> _WORK REQUIRED_
Go through the records and copy each line where the word "price" occurs.

> _RECORDS PROVIDED_
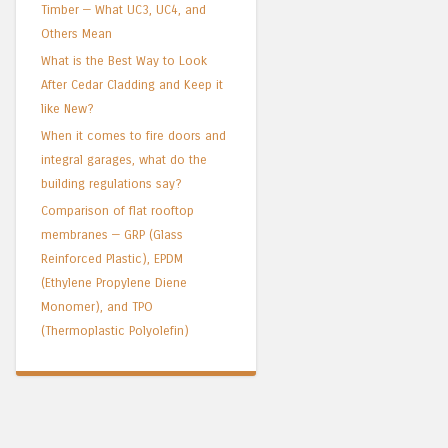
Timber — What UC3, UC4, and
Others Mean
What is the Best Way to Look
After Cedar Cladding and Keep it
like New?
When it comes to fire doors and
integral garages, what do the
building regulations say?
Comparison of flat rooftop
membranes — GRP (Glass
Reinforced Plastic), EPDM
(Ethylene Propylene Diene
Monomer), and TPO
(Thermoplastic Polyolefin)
---
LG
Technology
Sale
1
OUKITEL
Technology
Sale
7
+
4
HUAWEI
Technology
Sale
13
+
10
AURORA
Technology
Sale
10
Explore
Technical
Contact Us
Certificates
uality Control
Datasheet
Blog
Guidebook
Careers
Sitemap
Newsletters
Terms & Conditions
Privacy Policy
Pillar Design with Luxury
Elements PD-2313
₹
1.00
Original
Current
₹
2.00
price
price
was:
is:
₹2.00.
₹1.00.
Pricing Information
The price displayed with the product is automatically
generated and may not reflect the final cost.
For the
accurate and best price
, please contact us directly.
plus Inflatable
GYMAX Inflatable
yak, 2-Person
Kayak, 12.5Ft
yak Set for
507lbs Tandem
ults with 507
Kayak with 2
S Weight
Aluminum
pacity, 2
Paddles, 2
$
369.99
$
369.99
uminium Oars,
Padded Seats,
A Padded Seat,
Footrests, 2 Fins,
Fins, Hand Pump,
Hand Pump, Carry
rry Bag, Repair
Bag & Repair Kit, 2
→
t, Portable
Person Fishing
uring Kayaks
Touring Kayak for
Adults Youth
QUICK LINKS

> _TASK RESPONSE_
price
price
The price displayed with the product is automatically
accurate and best price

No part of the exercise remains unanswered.